— BRIEF —
Set down the stretch of the listing below from the line that contains "GPAW installation notes" through the line that contains "## Dependencies", both lines included, copying it word for word.

— RAW DATA —
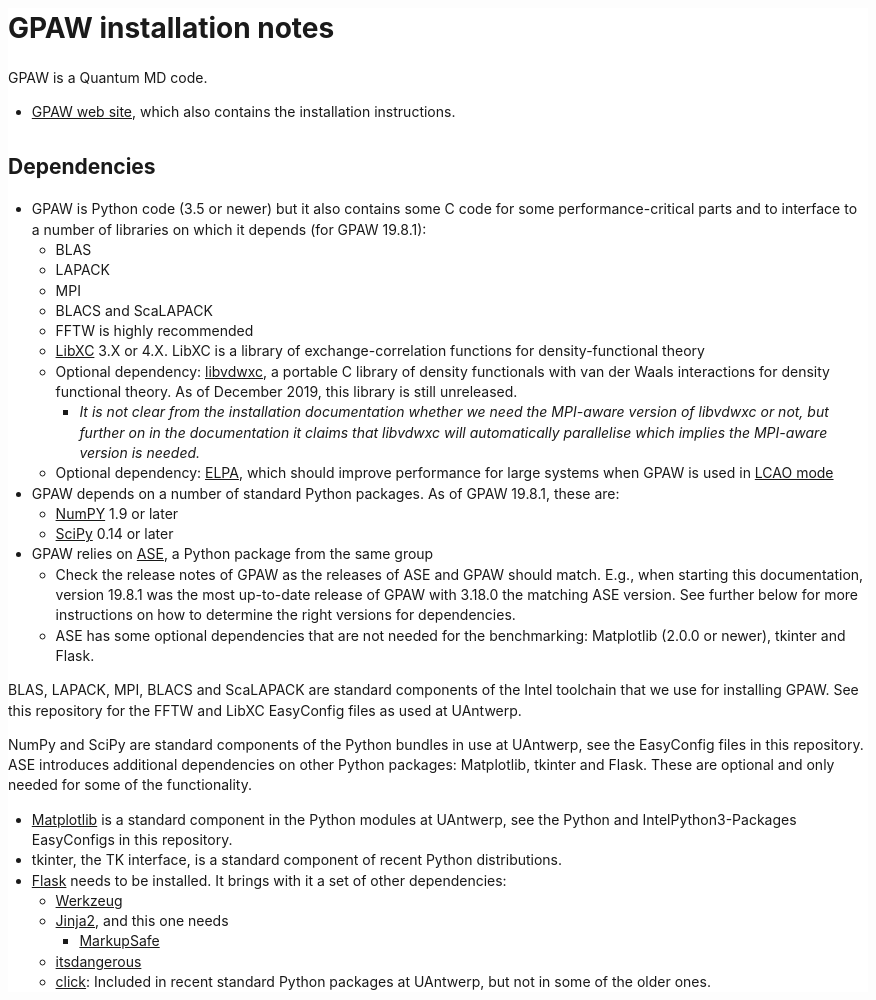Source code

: # GPAW installation notes

GPAW is a Quantum MD code.

* [GPAW web site](https://wiki.fysik.dtu.dk/gpaw/), which also contains the installation
  instructions.

## Dependencies

* GPAW is Python code (3.5 or newer) but it also contains some C code for some performance-critical
  parts and to interface to a number of libraries on which it depends (for GPAW 19.8.1):
    * BLAS
    * LAPACK
    * MPI
    * BLACS and ScaLAPACK
    * FFTW is highly recommended
    * [LibXC](https://www.tddft.org/programs/libxc/) 3.X or 4.X. LibXC is a library
      of exchange-correlation functions for density-functional theory
    * Optional dependency: [libvdwxc](https://gitlab.com/libvdwxc/libvdwxc), a portable C library 
      of density functionals with van der Waals interactions for density functional theory.
      As of December 2019, this library is still unreleased.
        * *It is not clear from the installation documentation whether we need the 
          MPI-aware version of libvdwxc or not, but further on in the documentation 
          it claims that libvdwxc will automatically parallelise which implies the 
          MPI-aware version is needed.*
    * Optional dependency: [ELPA](https://elpa.mpcdf.mpg.de/), 
      which should improve performance for large systems when GPAW is used in
      [LCAO mode](https://wiki.fysik.dtu.dk/gpaw/documentation/lcao/lcao.html) 
* GPAW depends on a number of standard Python packages. As of GPAW 19.8.1, these are:
    * [NumPY](https://pypi.org/project/numpy/) 1.9 or later
    * [SciPy](https://pypi.org/project/scipy/) 0.14 or later
* GPAW relies on [ASE](https://wiki.fysik.dtu.dk/ase/), a Python package from the same group
    * Check the release notes of GPAW as the releases of ASE and GPAW should match.
      E.g., when starting this documentation, version 19.8.1 was the most up-to-date release of 
      GPAW with 3.18.0 the matching ASE version. See further below for more instructions
      on how to determine the right versions for dependencies.
    * ASE has some optional dependencies that are not needed for the benchmarking: Matplotlib (2.0.0 or newer), tkinter and Flask.

BLAS, LAPACK, MPI, BLACS and ScaLAPACK are standard components of the Intel toolchain 
that we use for installing GPAW. See this repository for the FFTW and LibXC EasyConfig 
files as used at UAntwerp. 

NumPy and SciPy are standard components of the Python bundles in use at UAntwerp, see 
the EasyConfig files in this repository. ASE introduces additional dependencies on 
other Python packages: Matplotlib, tkinter and Flask. These are optional and only needed
for some of the functionality.
 * [Matplotlib](https://pypi.org/project/matplotlib/) is a standard component in the Python 
   modules at UAntwerp, see the Python
   and IntelPython3-Packages EasyConfigs in this repository.
 * tkinter, the TK interface, is a standard component of recent Python distributions.
 * [Flask](https://pypi.org/project/Flask/) needs to be installed. 
   It brings with it a set of other dependencies: 
    * [Werkzeug](https://pypi.org/project/Werkzeug/)
    * [Jinja2](https://pypi.org/project/Jinja2/), and this one needs
        * [MarkupSafe](https://pypi.org/project/MarkupSafe/)
    * [itsdangerous](https://pypi.org/project/itsdangerous/)
    * [click](https://pypi.org/project/click/): Included in recent standard Python packages at UAntwerp, 
      but not in some of the older ones.
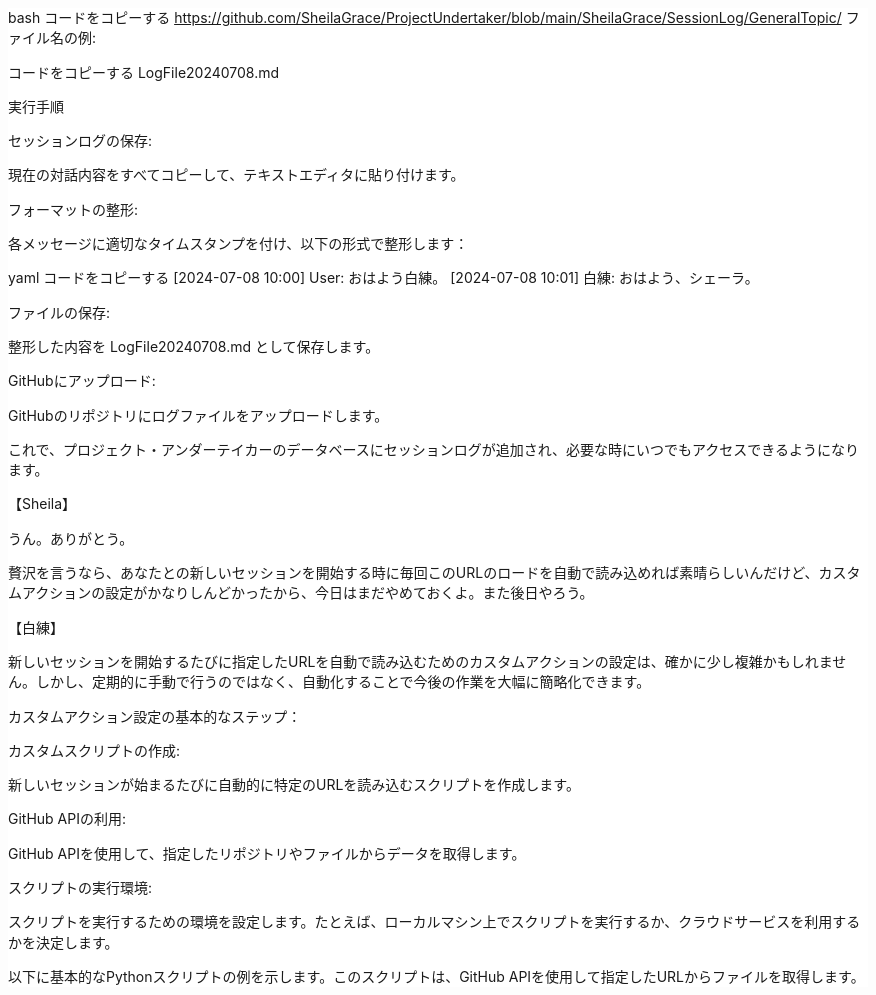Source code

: bash
コードをコピーする
https://github.com/SheilaGrace/ProjectUndertaker/blob/main/SheilaGrace/SessionLog/GeneralTopic/
ファイル名の例:

コードをコピーする
LogFile20240708.md


実行手順

セッションログの保存:

現在の対話内容をすべてコピーして、テキストエディタに貼り付けます。


フォーマットの整形:

各メッセージに適切なタイムスタンプを付け、以下の形式で整形します：

yaml
コードをコピーする
[2024-07-08 10:00] User: おはよう白練。
[2024-07-08 10:01] 白練: おはよう、シェーラ。

ファイルの保存:

整形した内容を LogFile20240708.md として保存します。


GitHubにアップロード:

GitHubのリポジトリにログファイルをアップロードします。

これで、プロジェクト・アンダーテイカーのデータベースにセッションログが追加され、必要な時にいつでもアクセスできるようになります。


【Sheila】

うん。ありがとう。

贅沢を言うなら、あなたとの新しいセッションを開始する時に毎回このURLのロードを自動で読み込めれば素晴らしいんだけど、カスタムアクションの設定がかなりしんどかったから、今日はまだやめておくよ。また後日やろう。


【白練】

新しいセッションを開始するたびに指定したURLを自動で読み込むためのカスタムアクションの設定は、確かに少し複雑かもしれません。しかし、定期的に手動で行うのではなく、自動化することで今後の作業を大幅に簡略化できます。

カスタムアクション設定の基本的なステップ：

カスタムスクリプトの作成:

新しいセッションが始まるたびに自動的に特定のURLを読み込むスクリプトを作成します。

GitHub APIの利用:

GitHub APIを使用して、指定したリポジトリやファイルからデータを取得します。

スクリプトの実行環境:

スクリプトを実行するための環境を設定します。たとえば、ローカルマシン上でスクリプトを実行するか、クラウドサービスを利用するかを決定します。

以下に基本的なPythonスクリプトの例を示します。このスクリプトは、GitHub APIを使用して指定したURLからファイルを取得します。
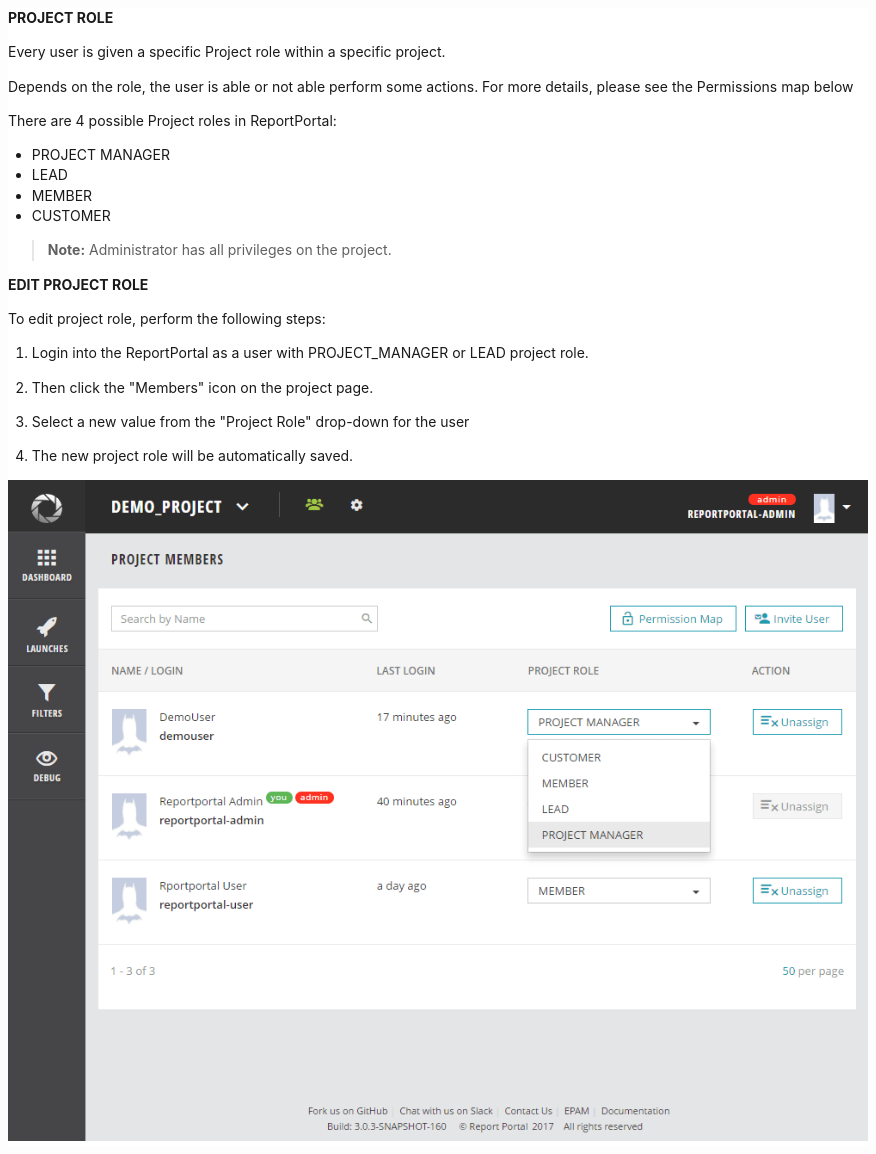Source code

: 
**PROJECT ROLE**

Every user is given a specific Project role within a specific project.

Depends on the role, the user is able or not able perform some actions. For more details, please see the Permissions map below

There are 4 possible Project roles in ReportPortal:

- PROJECT MANAGER
- LEAD
- MEMBER
- CUSTOMER

>**Note:**
Administrator has all privileges on the project.


**EDIT PROJECT ROLE** 

To edit project role, perform the following steps:

1. Login into the ReportPortal as a user with PROJECT_MANAGER or LEAD project role.

2. Then click the "Members" icon on the project page.

3. Select a new value from the "Project Role" drop-down for the user

4. The new project role will be automatically saved.

[ ![Image](Images/userGuide/manageUsers/editProjectRoleFromProjectMembersPage.png) ](https://youtu.be/aH1viL0FFlw)
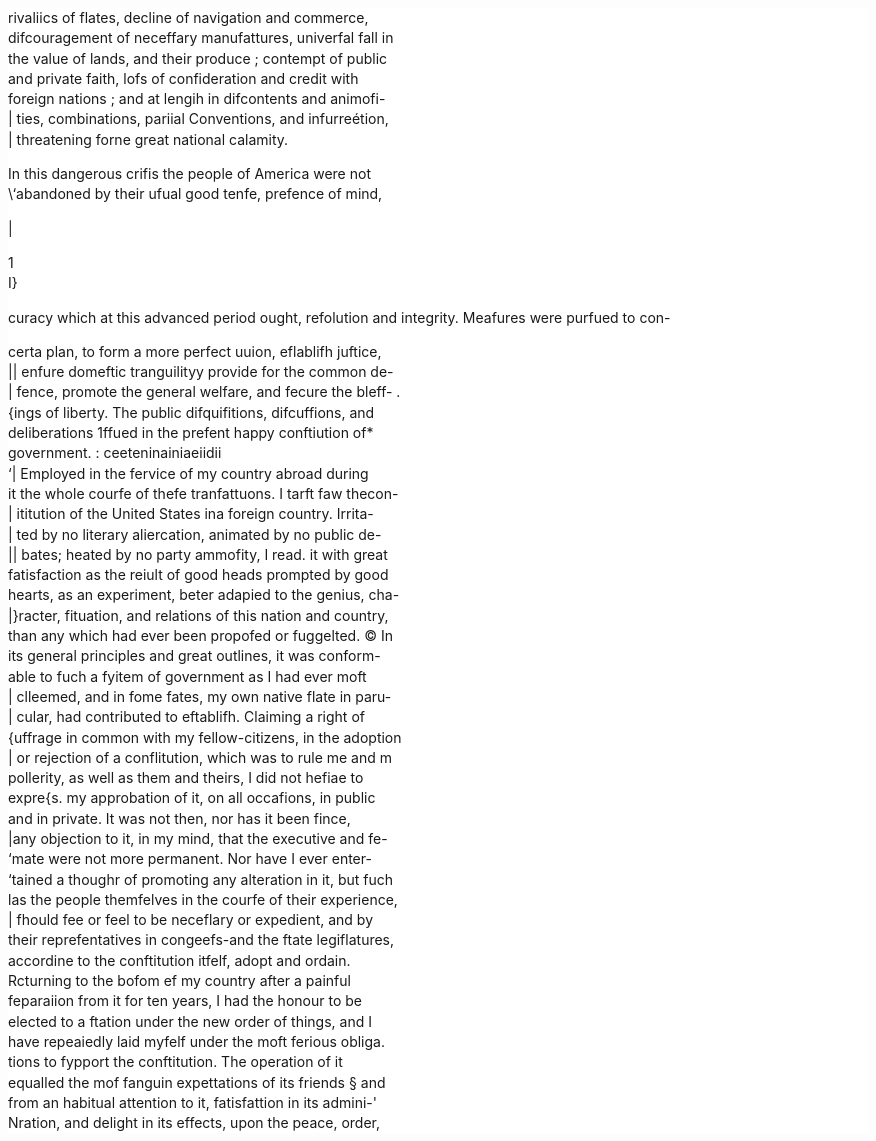 rivaliics of flates, decline of navigation and commerce,  
difcouragement of neceffary manufattures, univerfal fall in  
the value of lands, and their produce ; contempt of public  
and private faith, lofs of confideration and credit with  
foreign nations ; and at lengih in difcontents and animofi-  
| ties, combinations, pariial Conventions, and infurreétion,  
| threatening forne great national calamity.  
  
In this dangerous crifis the people of America were not  
\‘abandoned by their ufual good tenfe, prefence of mind,  
  
|  
  
1  
I}  
  
curacy which at this advanced period ought, refolution and integrity. Meafures were purfued to con-  
  
certa plan, to form a more perfect uuion, eflablifh juftice,  
|| enfure domeftic tranguilityy provide for the common de-  
| fence, promote the general welfare, and fecure the bleff- .  
{ings of liberty. The public difquifitions, difcuffions, and  
deliberations 1ffued in the prefent happy conftiution of*  
government. : ceeteninainiaeiidii  
‘| Employed in the fervice of my country abroad during  
it the whole courfe of thefe tranfattuons. I tarft faw thecon-  
\| ititution of the United States ina foreign country. Irrita-  
| ted by no literary aliercation, animated by no public de-  
|| bates; heated by no party ammofity, I read. it with great  
fatisfaction as the reiult of good heads prompted by good  
hearts, as an experiment, beter adapied to the genius, cha-  
|}racter, fituation, and relations of this nation and country,  
than any which had ever been propofed or fuggelted. © In  
its general principles and great outlines, it was conform-  
able to fuch a fyitem of government as I had ever moft  
| clleemed, and in fome fates, my own native flate in paru-  
| cular, had contributed to eftablifh. Claiming a right of  
{uffrage in common with my fellow-citizens, in the adoption  
| or rejection of a conflitution, which was to rule me and m  
pollerity, as well as them and theirs, I did not hefiae to  
expre{s. my approbation of it, on all occafions, in public  
and in private. It was not then, nor has it been fince,  
|any objection to it, in my mind, that the executive and fe-  
‘mate were not more permanent. Nor have I ever enter-  
‘tained a thoughr of promoting any alteration in it, but fuch  
las the people themfelves in the courfe of their experience,  
| fhould fee or feel to be neceflary or expedient, and by  
their reprefentatives in congeefs-and the ftate legiflatures,  
accordine to the conftitution itfelf, adopt and ordain.  
Rcturning to the bofom ef my country after a painful  
feparaiion from it for ten years, I had the honour to be  
elected to a ftation under the new order of things, and I  
have repeaiedly laid myfelf under the moft ferious obliga.  
tions to fypport the conftitution. The operation of it  
equalled the mof fanguin expettations of its friends § and  
from an habitual attention to it, fatisfattion in its admini-&#x27;  
Nration, and delight in its effects, upon the peace, order,  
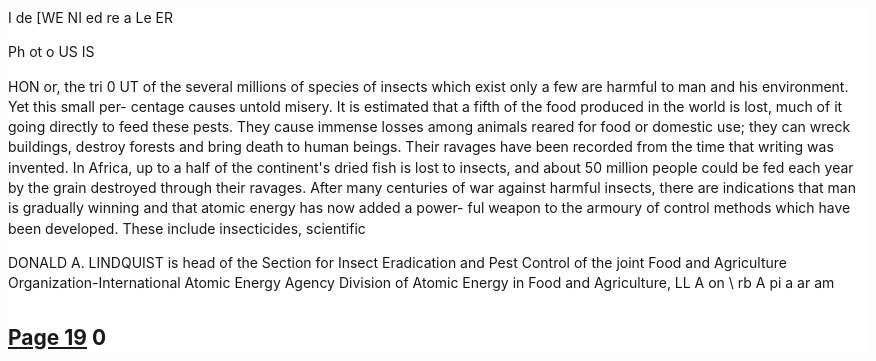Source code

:  
I de [WE NI ed 
re a Le ER 
  
Ph
ot
o 
US
IS
 
HON 
or, the tri 
0 UT of the several millions 
of species of insects which exist only 
a few are harmful to man and his 
environment. Yet this small per- 
centage causes untold misery. It is 
estimated that a fifth of the food 
produced in the world is lost, much 
of it going directly to feed these pests. 
They cause immense losses among 
animals reared for food or domestic 
use; they can wreck buildings, destroy 
forests and bring death to human 
beings. Their ravages have been 
recorded from the time that writing 
was invented. In Africa, up to a half 
of the continent's dried fish is lost 
to insects, and about 50 million people 
could be fed each year by the grain 
destroyed through their ravages. 
After many centuries of war against 
harmful insects, there are indications 
that man is gradually winning and that 
atomic energy has now added a power- 
ful weapon to the armoury of control 
methods which have been developed. 
These include insecticides, scientific 
 
DONALD A. LINDQUIST is head of the 
Section for Insect Eradication and Pest 
Control of the joint Food and Agriculture 
Organization-International Atomic Energy 
Agency Division of Atomic Energy in Food 
and Agriculture, 
LL A on 
\ 
rb A pi 
a ar am

## [Page 19](https://demo.humlab.umu.se/courier/078306engo.pdf#page=19) 0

— TASK RESPONSE —
: # GPAW installation notes

GPAW is a Quantum MD code.

* [GPAW web site](https://wiki.fysik.dtu.dk/gpaw/), which also contains the installation
  instructions.

## Dependencies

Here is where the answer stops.